The Washington Post

Netherlands Carillon

Rocks out with its bells out

Imagine church bells played as nimbly as handbells and with as much nuance as a piano. That’s the sound of a carillon, an instrument made of 50 bells connected to a clavier (keyboard) and foot pedals. The Dutch gave this 127-foot-tall tower to the U.S. as thanks for aid during and after World War II.

The circular garden in front of the tower, filled with flowers three seasons of the year, offers a postcard-perfect view of the Mall. Each day, a computer plays patriotic songs using 18 of the bells. Sadly, the answer to “Can one climb the tower?” is “no.”

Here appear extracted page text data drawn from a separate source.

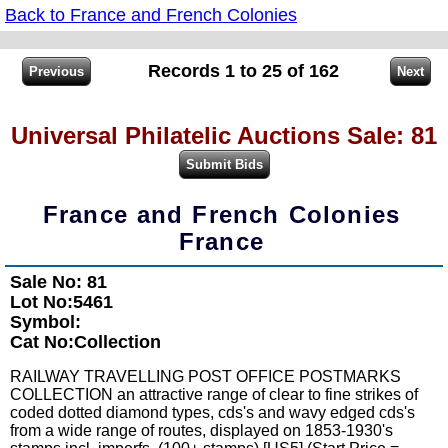
Back to France and French Colonies
Records 1 to 25 of 162
Universal Philatelic Auctions Sale: 81
France and French Colonies
France
Sale No: 81
Lot No:5461
Symbol:
Cat No:Collection
RAILWAY TRAVELLING POST OFFICE POSTMARKS
COLLECTION an attractive range of clear to fine strikes of
coded dotted diamond types, cds's and wavy edged cds's
from a wide range of routes, displayed on 1853-1930's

Netherlands Carillon, off U.S. 50 adjacent to Arlington National Cemetery; 6 a.m.-midnight, free; 703-289-2500.

Did You Know?

›› Each of the 50 bells bears a verse. The littlest, weighing 37.5 pounds, reads: “I am the smallest, the purest.”

›› Together, the bells span a little more than four octaves — not quite Mariah Carey’s range, but impressive nonetheless. ›› Playing Lady Gaga songs on carillons is a popular activity at American universities, judging by YouTube clips.

›› Before it was rehabbed in 1970, the carillon was in such poor condition that bells would fall out, causing carillonneurs to avoid lively tunes.